Closed broyuken closed 4 years ago

broyuken commented 4 years ago

First of all I want to say, I love circadian lighting and I use it in my home office every day, however I’m not allowed to use it in any other rooms yet because of one major issue from the wife. She absolutely HATES that if she adjusts the brightness of a light manually from the wall, CL will switch it back in a few seconds. Is there any way to check if a switch is manually adjusted and turn off CL for it?

claytonjn commented 4 years ago

No, I have thoughts about ways to implement that but as of yet have not had the time. Your best bet may be to disable the brightness adjustment in CL. Alternatively you could set up two CL switches for each group of lights, one for color temp and one for brightness; then you could use an automation to disable the brightness one when a switch is used.

◆ Exercise data ◆
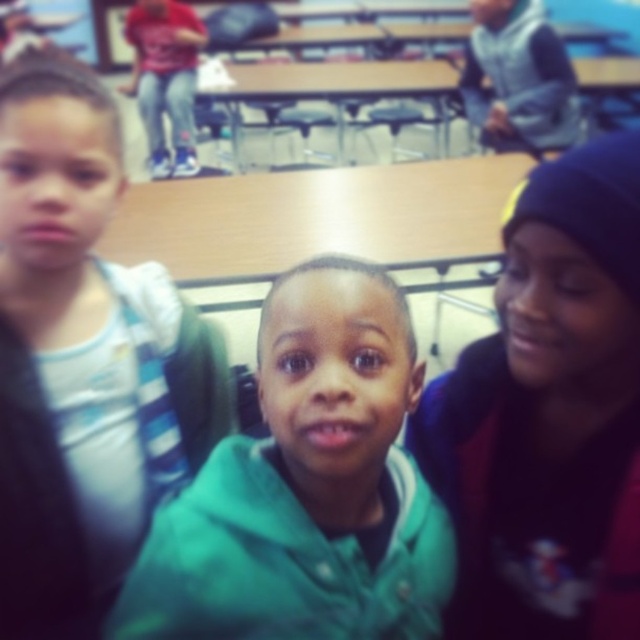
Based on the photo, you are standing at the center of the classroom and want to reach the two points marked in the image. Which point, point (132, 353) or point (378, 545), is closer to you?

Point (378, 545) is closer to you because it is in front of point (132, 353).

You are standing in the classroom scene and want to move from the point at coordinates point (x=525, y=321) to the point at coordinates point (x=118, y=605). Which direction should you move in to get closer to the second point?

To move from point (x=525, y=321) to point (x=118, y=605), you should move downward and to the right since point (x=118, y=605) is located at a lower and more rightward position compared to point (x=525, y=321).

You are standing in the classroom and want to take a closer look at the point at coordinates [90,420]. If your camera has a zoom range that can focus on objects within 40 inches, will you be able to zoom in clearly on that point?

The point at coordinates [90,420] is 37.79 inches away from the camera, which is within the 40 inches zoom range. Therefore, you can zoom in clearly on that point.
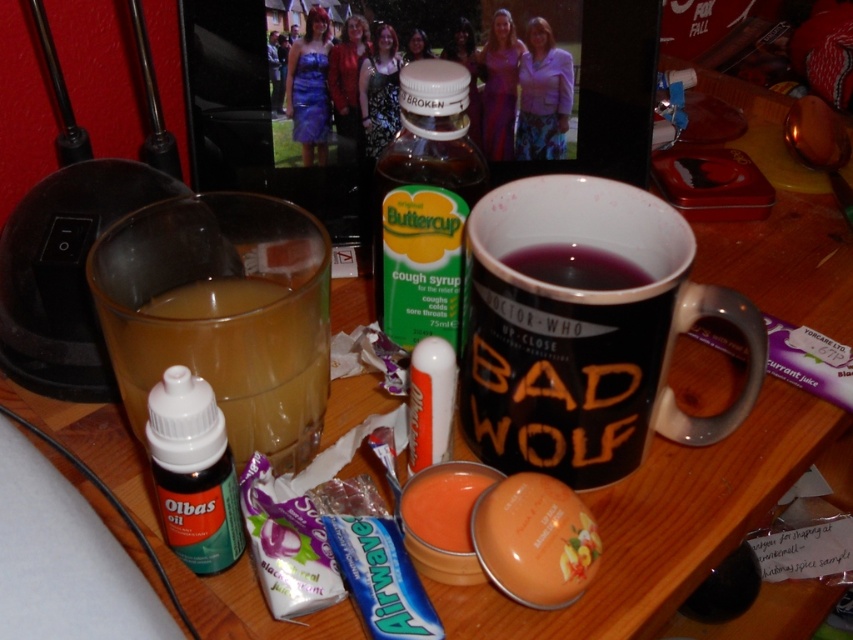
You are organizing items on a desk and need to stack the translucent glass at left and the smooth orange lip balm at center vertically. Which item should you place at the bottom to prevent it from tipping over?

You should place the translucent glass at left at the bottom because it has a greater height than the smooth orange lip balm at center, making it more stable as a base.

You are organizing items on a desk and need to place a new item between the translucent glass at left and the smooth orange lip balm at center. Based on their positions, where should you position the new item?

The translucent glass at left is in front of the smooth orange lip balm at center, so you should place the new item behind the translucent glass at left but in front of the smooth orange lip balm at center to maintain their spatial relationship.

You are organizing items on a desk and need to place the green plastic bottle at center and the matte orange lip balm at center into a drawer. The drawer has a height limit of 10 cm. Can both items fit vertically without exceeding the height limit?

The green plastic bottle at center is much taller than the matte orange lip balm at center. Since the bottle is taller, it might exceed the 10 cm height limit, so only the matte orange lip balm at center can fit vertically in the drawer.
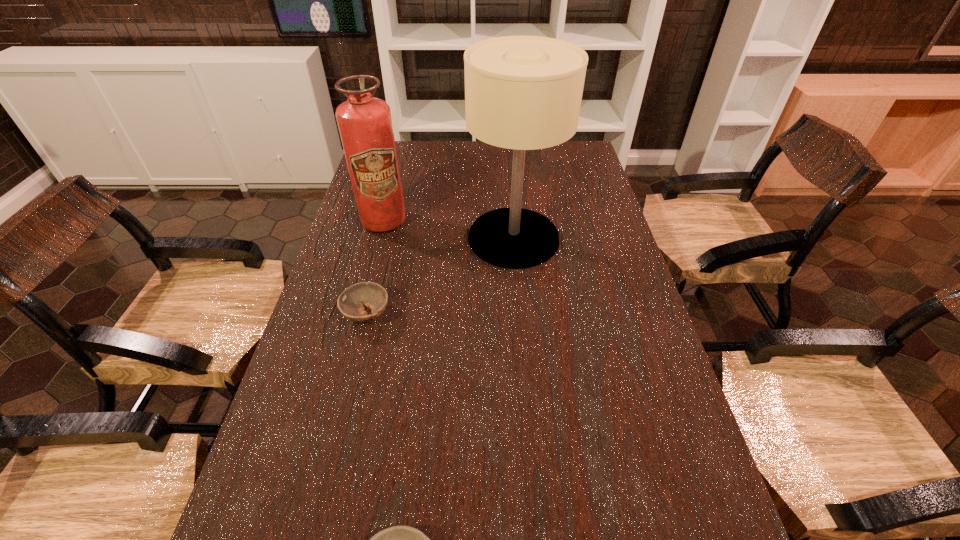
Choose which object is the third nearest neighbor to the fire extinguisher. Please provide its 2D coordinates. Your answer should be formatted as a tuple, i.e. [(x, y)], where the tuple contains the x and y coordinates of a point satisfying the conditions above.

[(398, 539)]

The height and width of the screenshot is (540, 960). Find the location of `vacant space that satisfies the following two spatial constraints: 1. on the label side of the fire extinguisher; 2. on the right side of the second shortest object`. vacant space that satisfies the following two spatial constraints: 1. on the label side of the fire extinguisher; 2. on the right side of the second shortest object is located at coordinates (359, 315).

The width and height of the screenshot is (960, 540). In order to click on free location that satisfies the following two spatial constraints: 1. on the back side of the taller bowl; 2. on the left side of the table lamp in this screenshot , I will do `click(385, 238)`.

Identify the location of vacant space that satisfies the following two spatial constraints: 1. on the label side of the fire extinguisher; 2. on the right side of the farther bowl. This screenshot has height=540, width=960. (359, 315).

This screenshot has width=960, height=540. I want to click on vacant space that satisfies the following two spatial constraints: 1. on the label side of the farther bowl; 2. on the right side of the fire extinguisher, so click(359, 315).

◆ Given request 1 ◆
Answer these about the issue thread, one per line:
(a) In which room does broyuken use circadian lighting every day?
(b) What does CL do after the brightness of a light is adjusted manually from the wall?
(c) What does claytonjn call the best bet?
◆ Given request 2 ◆
Can you write the rows from the line containing "Identify the location" through the end of the rows as a JSON list of strings, with one string per line and blank lines left out?

◆ Written answer 1 ◆
(a) The home office.
(b) It switches the brightness back in a few seconds.
(c) Disabling the brightness adjustment in CL.

◆ Written answer 2 ◆
[
  "Identify the location of vacant space that satisfies the following two spatial constraints: 1. on the label side of the fire extinguisher; 2. on the right side of the farther bowl. This screenshot has height=540, width=960. (359, 315).",
  "This screenshot has width=960, height=540. I want to click on vacant space that satisfies the following two spatial constraints: 1. on the label side of the farther bowl; 2. on the right side of the fire extinguisher, so click(359, 315)."
]